Por eso, cuando la presión ciudadana se disparó por una ola de asesinatos y extorsiones, el Congreso, que la había sostenido, optó por sacrificar a su pieza más vulnerable para descomprimir la calle y proteger su propio poder hasta las próximas elecciones. Y de paso eligió como reemplazo a José Jerí, abogado conservador de 38 años y presidente del Legislativo, quien deberá completar el periodo presidencial hasta julio de 2026, con elecciones en abril del próximo año.

Lo paradójico es que, en medio de semejante caos político, la economía peruana ha mantenido una relativa estabilidad.

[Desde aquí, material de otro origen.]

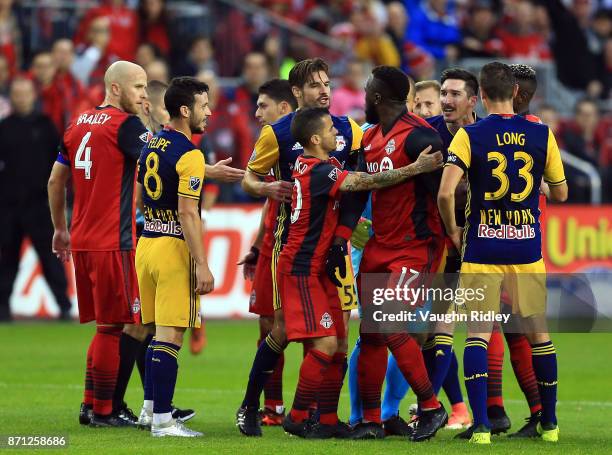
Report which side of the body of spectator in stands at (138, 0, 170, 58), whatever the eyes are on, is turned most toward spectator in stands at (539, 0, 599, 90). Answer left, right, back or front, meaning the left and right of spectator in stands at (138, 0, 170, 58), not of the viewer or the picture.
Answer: left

Gracias a su banco central independiente, a una sólida posición fiscal y a un sector minero robusto, el país ha sorteado las turbulencias con tasas de crecimiento que, aunque modestas, han evitado la recesión. En el primer semestre de 2025, el PIB creció 3,4% impulsado por los altos precios del cobre. Las proyecciones para 2026 apuntan a una expansión de 2,6%. Los fundamentos macroeconómicos —bajo nivel de deuda, reservas internacionales sólidas y políticas fiscales ortodoxas— han protegido al país del colapso.

Pero esta “estabilidad” tiene límites. La inseguridad ciudadana se ha disparado: entre 2019 y 2024, los casos de extorsión se multiplicaron por seis y los homicidios se duplicaron. Solo en los primeros siete meses de 2025 se registraron casi 16.000 denuncias de extorsión. El crimen organizado ha penetrado barrios populares, mercados, empresas y hasta el propio Estado. La percepción pública es que el Estado ha perdido el control de la seguridad y las bandas criminales actúan con impunidad creciente.

En este escenario, la pregunta inevitable es si esta “inestable estabilidad” puede sostenerse. El equilibrio entre economía sana y política disfuncional ha permitido al país seguir funcionando, pero cada nuevo escándalo, cada nuevo presidente, cada nueva ley cuestionable erosiona la confianza ciudadana. Con las elecciones de 2026 a la vuelta de la esquina, cerca de 40 partidos han registrado candidatos, muchos con discursos de mano dura, inspiración bukelista o agendas antisistema. En un país donde la fragmentación política impide acuerdos y la inseguridad acecha todos los días, la tentación de un líder autoritario no es descabellada.